Liftime sat down with Australia's Next Top Model judge Alex Perry to dish on everything from the show to his life as a designer.
How did the new scoring system affect your judging of the contestants?
It kind of makes it very democratic. In previous seasons we would always discuss everything and it was almost like if I loved a certain girl and Jen liked someone else we could kind of battle it out and try and make them see your way, but this is very democratic. You put your score down and it's tallied up.
You have some amazing guest judges this year. Who was the best to work with?
Every single one of them brought something incredible to the table. Linda Evangelista was so incredibly generous with the girls in her experience but if I had to pick one of them I'd say Alessandra Ambrosio because she has a generosity of spirit where she would tell the girls things that would happen to them as a model which were really relevant for them to know.
What's your favourite part of filming the show?
There are lots of moments. My favourite parts are always the photo shoots. It's a time we get to see the girls transform and it's the time that we see which ones are photogenic and which ones work in front of the camera.
What do you think it is about Top Model that keeps engaging fans after so many years?
I think people love that Cinderella moment where a regular girl who kind of looks like everyone else gets to transform in to what we see as a top model. I've always thought that that's what makes the whole franchise interesting. Girls look at some girls – they can maybe identify with them in a certain way and then they see them in all these different situations where they're looking like models and there's just something great to watch about.
So it's a lot to do with an underdog type thing?
With modeling it's not always the girl that you see who looks incredibly beautiful in real life that is the one who translates really well in film. There's a lot of girls that are beautiful in real life but they're not incredibly photogenic and there's other girls who are maybe not so impressive when you look at them in a room and then all of a sudden in front of the camera they photograph brilliantly.
We do love an underdog though. There's a girl in Cycle 9 called Brittany who is a part-time truck driver. She's not from the wrong side of the tracks but she's definitely the underdog. Every time she gets in front of the camera she just looks extraordinary. In Australia we always go for the runt of the litter in a lot of respects.
How important is a model's personality or work ethic? Is it as important as their walk or look?
I think for me the most important thing is how photogenic they are. If I book a model and we're going to be shooting for two days obviously I love that she's got a great personality but so long as they can bring that personality in front of the camera. Same thing on the runway. You know great girls like Coco Rocha and you know the amazing runway girls who have got strong walks but they've got great personalities as well.
What unique insight do you bring as a designer?
I mean the girls want to work for designers so I bring my aesthetic. There's things I look for when I'm booking a girl, whether it's for a campaign or shoot, and there's certain things designers want in a girl. I'm talking purely from a client perspective and as a designer I want them to inspire me. I want them to walk in and I want to say "I really want to direct this girl. I want her in my show."

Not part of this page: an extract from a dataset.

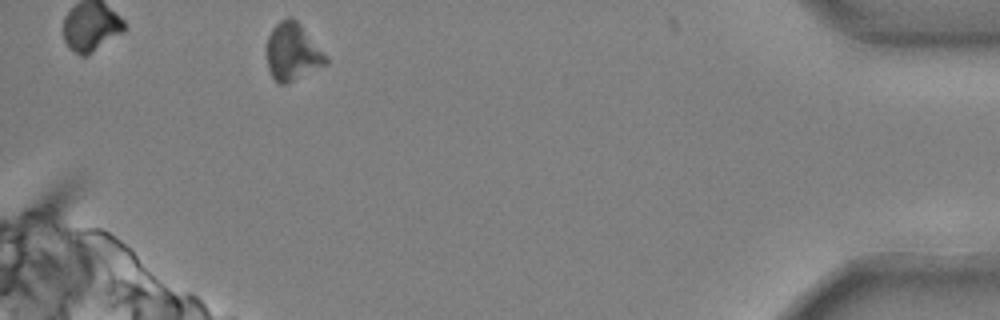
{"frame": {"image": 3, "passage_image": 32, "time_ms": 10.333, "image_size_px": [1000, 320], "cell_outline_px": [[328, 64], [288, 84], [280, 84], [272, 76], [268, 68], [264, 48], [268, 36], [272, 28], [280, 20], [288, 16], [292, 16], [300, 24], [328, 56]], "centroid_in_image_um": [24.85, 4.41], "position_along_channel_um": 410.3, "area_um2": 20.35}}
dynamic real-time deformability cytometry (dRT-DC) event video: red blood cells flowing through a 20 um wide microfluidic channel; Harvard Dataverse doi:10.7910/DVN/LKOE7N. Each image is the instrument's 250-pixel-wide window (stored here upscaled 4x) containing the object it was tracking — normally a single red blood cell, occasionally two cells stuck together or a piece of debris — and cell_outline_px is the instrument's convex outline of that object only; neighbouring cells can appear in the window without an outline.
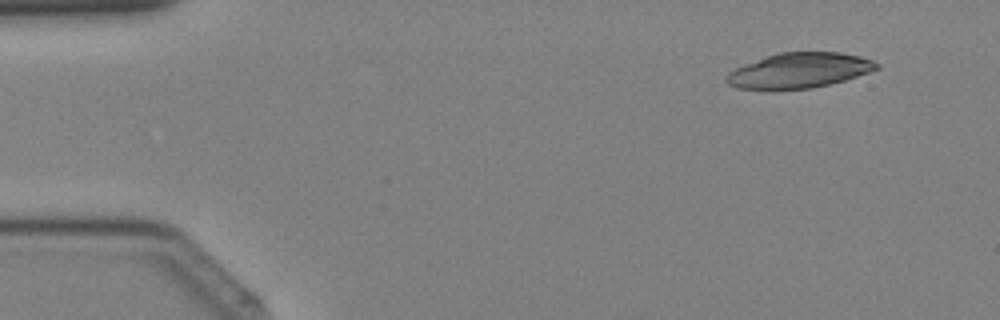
{"species": "Egyptian fruit bat (a non-hibernating species)", "species_latin": "Rousettus aegyptiacus", "temperature_condition": "cold", "stored_images_in_passage": 40, "camera_frame_rate_fps": 3000, "um_per_image_px": 0.085, "animal": {"sex": "female"}, "frame": {"image": 1, "passage_image": 4, "time_ms": 1.0, "image_size_px": [1000, 320], "cell_outline_px": [[880, 68], [832, 84], [812, 88], [736, 88], [728, 84], [724, 80], [724, 76], [728, 72], [736, 68], [768, 56], [780, 52], [840, 52], [860, 56], [872, 60], [880, 64]], "centroid_in_image_um": [67.96, 5.98], "position_along_channel_um": 17.0, "area_um2": 30.29}}
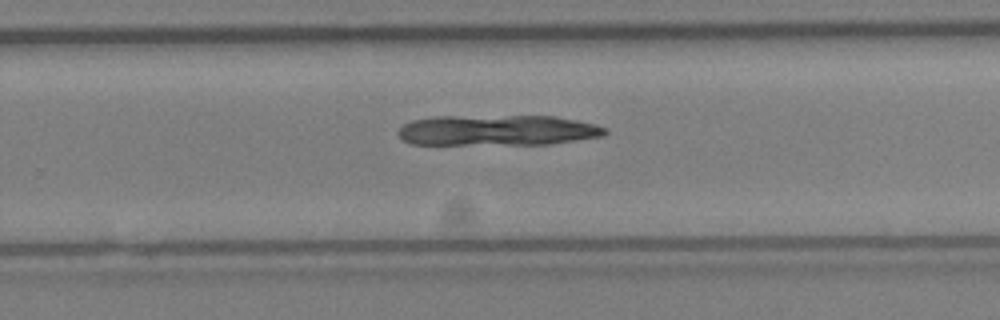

How much does social media play a part in the lives of the models?
I think that a lot of girls of that age think that being successful on social media is going to make them a successful model, but I don't believe that. I think it's the other way around. Once you become good at something, then everybody is interested in what you do and you will have like 2, 3, 6 million followers. I don't know how many millions of girls have figured out how to take a good selfie and put a filter on it, smash it up on social media and they think "Oh my god I look like a model." It might sound a bit brutal but when their world's not that exciting well nobody really wants to see it on social media – but when it becomes great then we all want to have a look at it.
What do you think of your ‘Mr Nasty' persona on the show?
I don't think I'm nasty, I think I'm brutally honest. If you think I'm nasty on there, then wait ‘til you get out into the real world. People are far more brutal, far more honest; not just in fashion but any industry you work in. For all the times I encourage them people don't remember that but they remember the time you said: "That was terrible, you were flat in that, you didn't look great, you weren't trying". If I'm paying that girl $1,000 a day I want to be able to say "That photo is not good" or "You haven't tried hard enough" You have just got to deliver the honest truth because it's far more brutal in real life.
Who are some of the best-dressed celebrities right now?
I always love what Jennifer Lopez does. I think she knows who she is, what suits her, what works for her, and she's consistently great. I think Jennifer Lawrence always looks incredible. I love the way that Rooney Mara always has some different take on what she's doing. It's mainstream but I love that quirky thing she's got going on. It's consistently great – the way that those girls look all the time.
What's one item of clothing that you think every woman should own?
A great pair of nude high heels. Every woman should have a pair of those.
What makes Cycle 9 better than any other?
I think it's because we shot it differently – kind of documentary style. We wanted to make it more real.